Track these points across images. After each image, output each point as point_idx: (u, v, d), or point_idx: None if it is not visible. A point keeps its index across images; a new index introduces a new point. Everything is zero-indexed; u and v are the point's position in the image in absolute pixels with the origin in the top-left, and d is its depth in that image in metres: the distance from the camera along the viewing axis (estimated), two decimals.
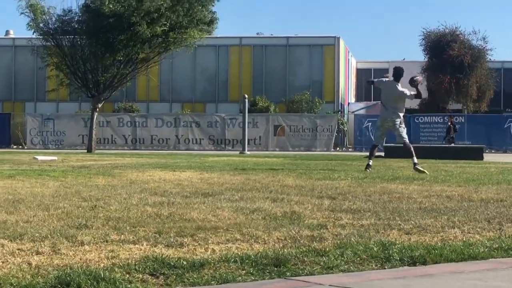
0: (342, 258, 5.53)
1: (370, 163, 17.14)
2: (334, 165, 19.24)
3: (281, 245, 6.07)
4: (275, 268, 5.22)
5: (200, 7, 35.99)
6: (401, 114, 17.53)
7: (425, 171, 15.84)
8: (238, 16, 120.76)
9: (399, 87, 17.44)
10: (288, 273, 5.11)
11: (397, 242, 6.26)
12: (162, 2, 34.41)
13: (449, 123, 41.41)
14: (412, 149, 17.04)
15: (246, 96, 41.33)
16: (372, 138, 41.22)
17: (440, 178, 14.04)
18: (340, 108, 56.71)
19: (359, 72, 68.09)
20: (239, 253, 5.66)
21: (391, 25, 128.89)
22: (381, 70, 64.56)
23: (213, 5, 37.04)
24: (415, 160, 16.66)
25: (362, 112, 55.05)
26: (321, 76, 58.64)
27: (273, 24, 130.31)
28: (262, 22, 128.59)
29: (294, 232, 6.68)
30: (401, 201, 9.56)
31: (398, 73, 17.90)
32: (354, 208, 8.61)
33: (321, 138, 43.89)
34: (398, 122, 17.36)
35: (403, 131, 17.52)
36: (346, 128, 50.71)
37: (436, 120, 45.25)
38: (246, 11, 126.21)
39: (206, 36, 39.89)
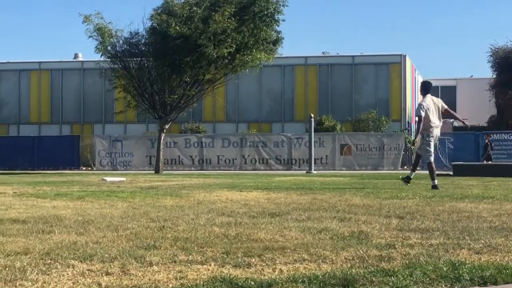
0: (411, 278, 5.48)
1: (435, 183, 17.06)
2: (401, 184, 19.06)
3: (349, 265, 6.04)
4: None
5: (265, 27, 36.09)
6: (425, 130, 17.44)
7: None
8: (303, 35, 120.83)
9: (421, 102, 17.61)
10: None
11: (467, 261, 6.17)
12: (228, 24, 34.58)
13: (486, 141, 40.82)
14: (432, 168, 17.21)
15: (312, 115, 41.33)
16: (440, 156, 40.87)
17: (511, 197, 13.81)
18: (407, 126, 56.21)
19: None
20: (306, 273, 5.64)
21: (458, 42, 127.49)
22: (448, 87, 64.07)
23: (277, 25, 37.13)
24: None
25: None
26: (388, 94, 58.16)
27: (339, 43, 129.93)
28: (328, 41, 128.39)
29: (362, 252, 6.63)
30: (471, 220, 9.41)
31: (424, 87, 17.97)
32: (423, 228, 8.51)
33: (388, 157, 43.52)
34: (420, 138, 17.44)
35: (424, 148, 17.50)
36: (413, 147, 50.12)
37: (506, 138, 44.46)
38: (311, 30, 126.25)
39: (271, 56, 39.90)
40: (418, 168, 19.27)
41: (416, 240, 7.52)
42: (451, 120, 53.75)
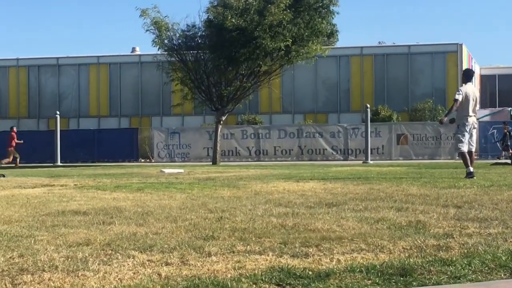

───

With every picture omitted, write out the material exactly from its first line through the line containing "37: (436, 120, 45.25)".

Track these points across images. After each image, output each point as point_idx: (u, v, d), or point_idx: None if it is not visible. A point keeps its index across images; a new index introduces a new point. Everything is zero-indexed; u and v are the point's position in the image in absolute pixels with the origin in the top-left, and d is its depth in that image in metres: the distance from the camera along the viewing axis (estimated), two decimals.
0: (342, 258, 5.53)
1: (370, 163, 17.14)
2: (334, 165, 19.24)
3: (281, 245, 6.07)
4: (275, 268, 5.22)
5: (200, 7, 35.99)
6: (401, 114, 17.53)
7: (425, 171, 15.84)
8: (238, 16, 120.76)
9: (399, 87, 17.44)
10: (288, 273, 5.11)
11: (397, 242, 6.26)
12: (162, 2, 34.41)
13: (449, 123, 41.41)
14: (412, 149, 17.04)
15: (246, 96, 41.33)
16: (372, 138, 41.22)
17: (440, 178, 14.04)
18: (340, 108, 56.71)
19: (359, 72, 68.09)
20: (239, 253, 5.66)
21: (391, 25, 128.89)
22: (381, 70, 64.56)
23: (213, 5, 37.04)
24: (415, 160, 16.66)
25: (362, 112, 55.05)
26: (321, 76, 58.64)
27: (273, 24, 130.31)
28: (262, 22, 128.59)
29: (294, 232, 6.68)
30: (401, 201, 9.56)
31: (398, 73, 17.90)
32: (354, 208, 8.61)
33: (321, 138, 43.89)
34: (398, 122, 17.36)
35: (403, 131, 17.52)
36: (346, 128, 50.71)
37: (436, 120, 45.25)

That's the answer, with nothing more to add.